I am trying to use spark-submit
with client
mode in the kubernetes pod to submit jobs to EMR (Due to some other infra issues, we don't allow cluster
mode). By default, spark-submit
uses the hostname
of the pod as the spark.driver.host
and the hostname
is the pod's hostname so spark executor
could not resolve it. And the spark.driver.port
is also locally to the pod (container).
I know a way to pass some confs to spark-submit
so that the spark executor
can talk to the driver
, those configs are:
--conf spark.driver.bindAddress=0.0.0.0 --conf spark.driver.host=$HOST_IP_OF_K8S_WORKER --conf spark.driver.port=32000 --conf spark.driver.blockManager.port=32001
and create a service to in the kubernetes so that spark executor
can talk to the driver
:
apiVersion: v1
kind: Service
metadata:
name: spark-block-manager
namespace: my-app
spec:
selector:
app: my-app
type: NodePort
ports:
- name: port-0
nodePort: 32000
port: 32000
protocol: TCP
targetPort: 32000
- name: port-1
nodePort: 32001
port: 32001
protocol: TCP
targetPort: 32001
- name: port-2
nodePort: 32002
port: 32002
protocol: TCP
targetPort: 32002
But the issue is there are can be more than 1 pods running on one k8s worker and even more than 1 spark-submit
jobs in one pod.
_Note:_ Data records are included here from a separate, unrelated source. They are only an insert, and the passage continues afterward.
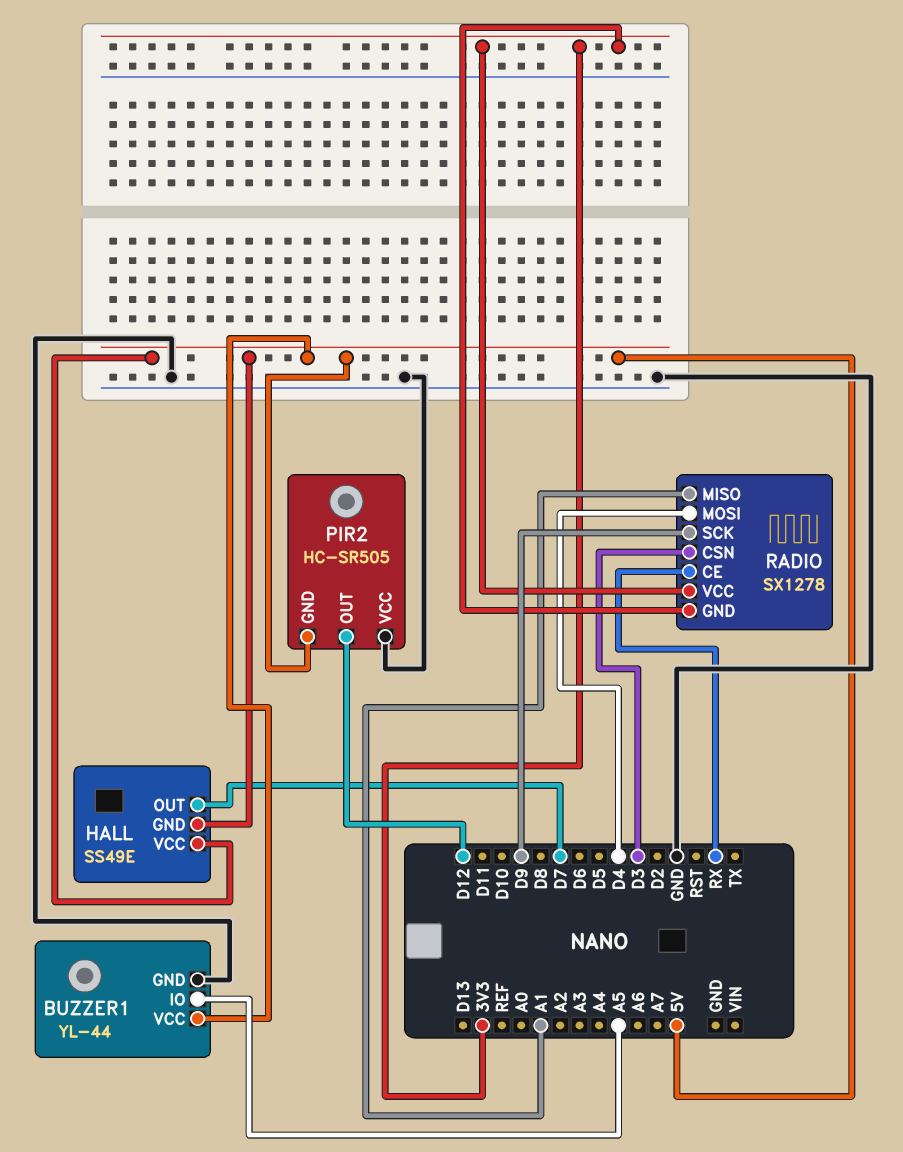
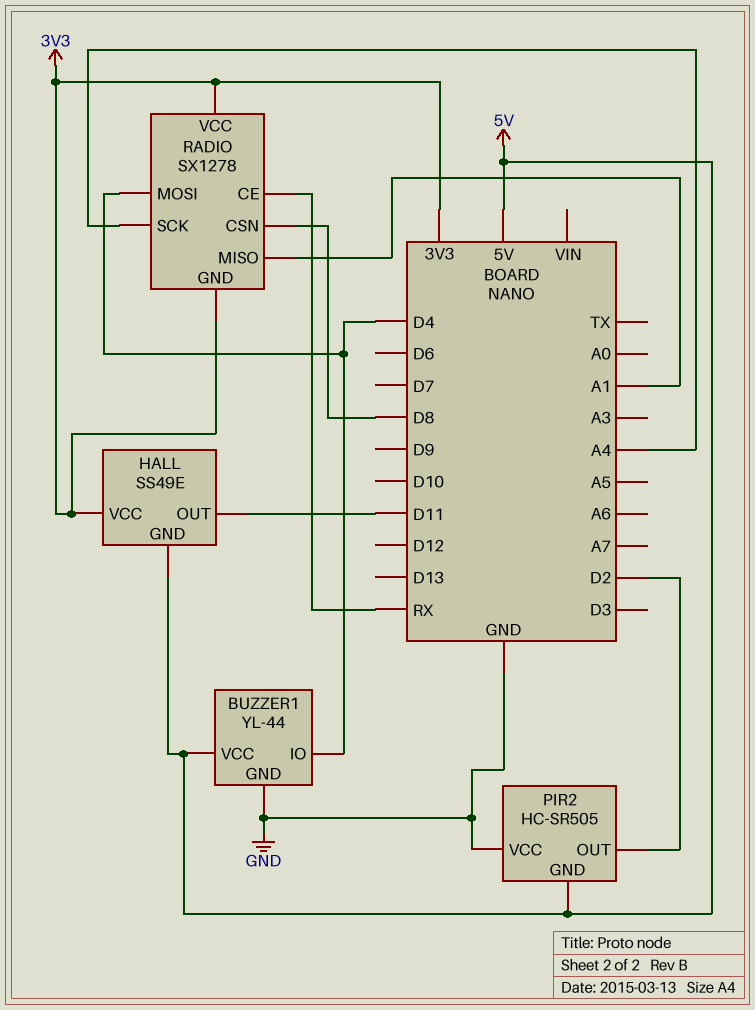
BUZZER1 pin IO: A5 -> D4
HALL pin OUT: D7 -> D11
HALL pin VCC: 5V -> 3V3
PIR2 pin OUT: D12 -> D2
RADIO pin CSN: D3 -> D8
RADIO pin SCK: D9 -> A4

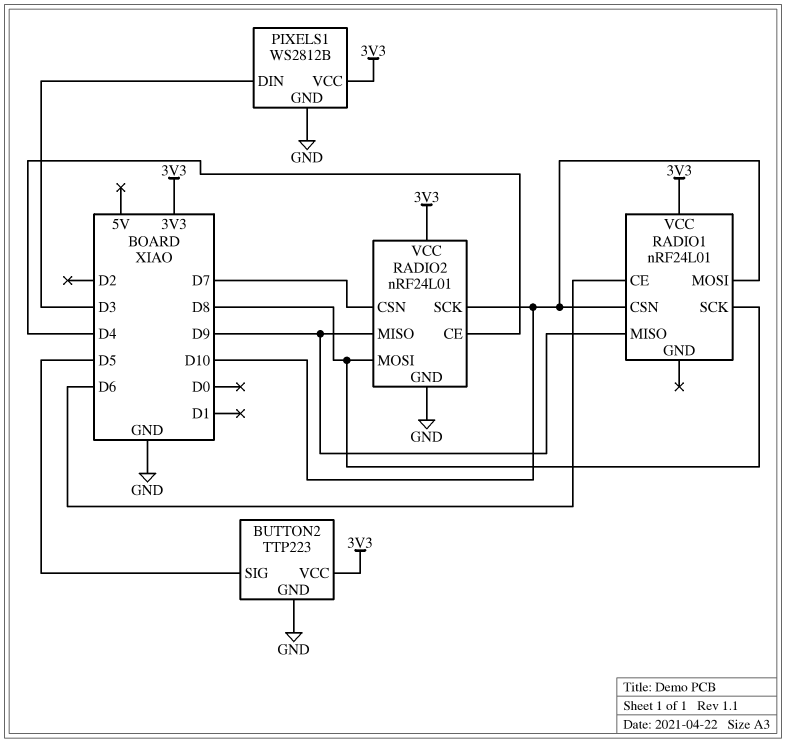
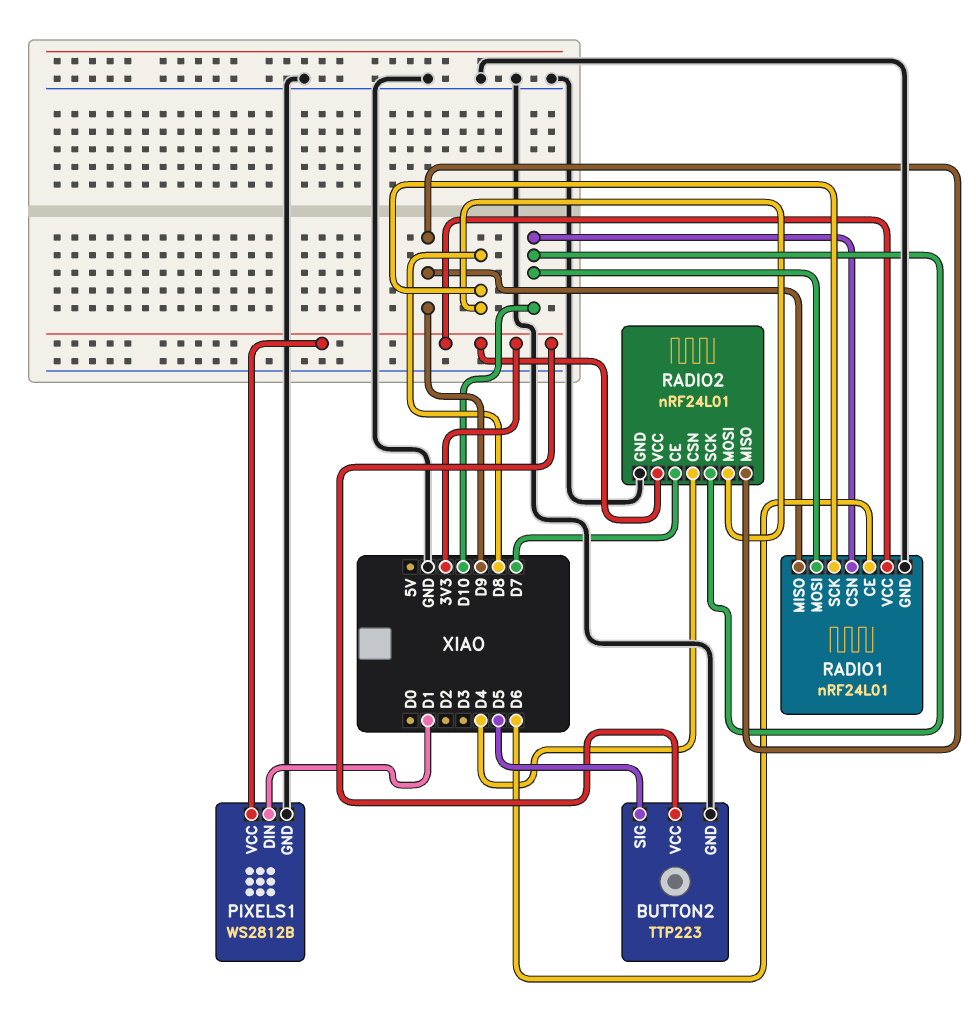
PIXELS1 pin DIN: D3 -> D1
RADIO1 pin GND: none -> GND
RADIO2 pin CE: D4 -> D7
RADIO2 pin CSN: D7 -> D4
So before launching a pod, we need to dynamically select few available ports in the k8s node and create a service to do the port mapping and then during launching the pod, pass those ports into the pod to tell spark-submit
to use them. I feel like this is a little bit complex.
Using hostNetwork: true
could potentially solve this issue but it introduces lots of other issues in our infra so this is not an option.
If spark-submit
can support bindPort
concept just like driver.bindAddress
and driver.host
or support proxy
, it will be cleaner to solve the issue.
Does someone have similar situation? Please share some insights.
Thanks.
Additional context: spark version
: 2.4
Spark submit can take additional args like, --conf spark.driver.bindAddress, --conf spark.driver.host, --conf spark.driver.port, --conf spark.driver.blockManager.port, --conf spark.port.maxRetries
. The spark.driver.host
and driver.port
is used to tell Spark Executor to use this host and port to connect back to the Spark submit.
We use hostPort
and containerPort
to expose the ports inside the container, inject the port range and hostIP
as the environment variables to the Pod so that spark-submit knows what to use. So those additional args are:
--conf spark.driver.bindAddress=0.0.0.0` # has to be `0.0.0.0` so that it is accessible outside pod
--conf spark.driver.host=$HOST_IP # k8s worker ip, can be easily injected to the pod
--conf spark.driver.port=$SPARK_DRIVER_PORT # defined as environment variable
--conf spark.driver.blockManager.port=$SPARK_DRIVER_PORT # defined as environment variable
--conf spark.port.maxRetries=$SPARK_PORT_MAX_RETRIES # defined as environment variable
The hostPort
is local to the Kubernetes worker, which means we don’t need to worry about the run out of ports. The k8s scheduler can find a host to run the pod.
We can reserve the ports from 40000 to 49000 on each host, and open 8 ports for each pod (as each spark-submit requires 2 open ports). The ports are chosen based on the pod_id. Since Kubernetes recommends running less than 100 pods per node, the ports collision will be very rare.